Working with Dates and Times

Convert a column to datetime with pd.to_datetime(df['date_col']). Once a column is datetime type, the .dt accessor exposes many useful attributes and methods:

Expression	Result
df['date'].dt.year	Year component
df['date'].dt.month	Month (1-12)
df['date'].dt.day_name()	Day of week name (Monday, Tuesday...)
df['date'].dt.quarter	Quarter (1-4)
df['date'].dt.to_period('M')	Convert to monthly period
df.resample('W', on='date')['val'].sum()	Weekly aggregation of a time series

Performance Tips

Use vectorized operations: Avoid Python loops over rows. Operations on entire columns (e.g., df['a'] + df['b']) execute in compiled C code and are orders of magnitude faster than iterating with iterrows().

Choose the right dtype: Using category dtype for low-cardinality string columns (e.g., region, status) dramatically reduces memory usage and speeds up groupby operations. Use int32 or float32 instead of 64-bit types when precision allows.

Prefer query() for filtering: df.query() is often faster than boolean indexing for large DataFrames because it uses numexpr under the hood.

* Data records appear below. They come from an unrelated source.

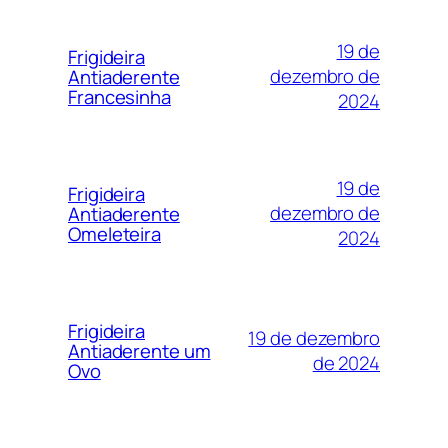
19 de
Frigideira
dezembro de
Antiaderente
Francesinha
2024
19 de
Frigideira
dezembro de
Antiaderente
Omeleteira
2024
Frigideira
19 de dezembro
Antiaderente um
de 2024
Ovo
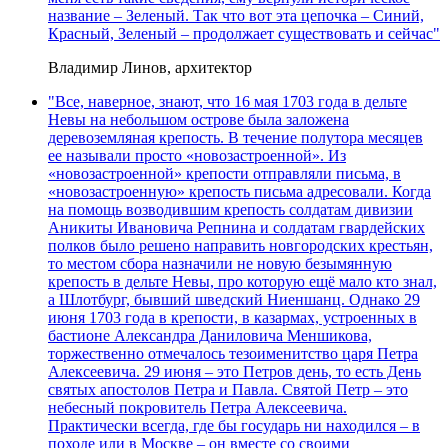
название – Зеленый. Так что вот эта цепочка – Синий,
Красный, Зеленый – продолжает существовать и сейчас"
Владимир Линов, архитектор
"Все, наверное, знают, что 16 мая 1703 года в дельте
Невы на небольшом острове была заложена
деревоземляная крепость. В течение полутора месяцев
ее называли просто «новозастроенной». Из
«новозастроенной» крепости отправляли письма, в
«новозастроенную» крепость письма адресовали. Когда
на помощь возводившим крепость солдатам дивизии
Аникиты Ивановича Репнина и солдатам гвардейских
полков было решено направить новгородских крестьян,
то местом сбора назначили не новую безымянную
крепость в дельте Невы, про которую ещё мало кто знал,
а Шлотбург, бывший шведский Ниеншанц. Однако 29
июня 1703 года в крепости, в казармах, устроенных в
бастионе Александра Даниловича Меншикова,
торжественно отмечалось тезоименитство царя Петра
Алексеевича. 29 июня – это Петров день, то есть День
святых апостолов Петра и Павла. Святой Петр – это
небесный покровитель Петра Алексеевича.
Практически всегда, где бы государь ни находился – в
походе или в Москве – он вместе со своими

Read only needed columns: pd.read_csv(path, usecols=['col1', 'col2']) avoids loading unnecessary data into memory.

Summary

pandas is the cornerstone of tabular data analysis in Python. Mastering its selection syntax (.loc/.iloc), groupby/agg patterns, merge operations, and datetime handling covers the vast majority of real-world data manipulation tasks. Understanding how pandas relates to the underlying NumPy arrays — and when to use vectorized operations versus apply — helps analysts write code that is both readable and performant. As datasets grow beyond memory limits, the pandas API carries over cleanly to distributed frameworks like Dask, Polars, and PySpark, making these foundations transferable at scale.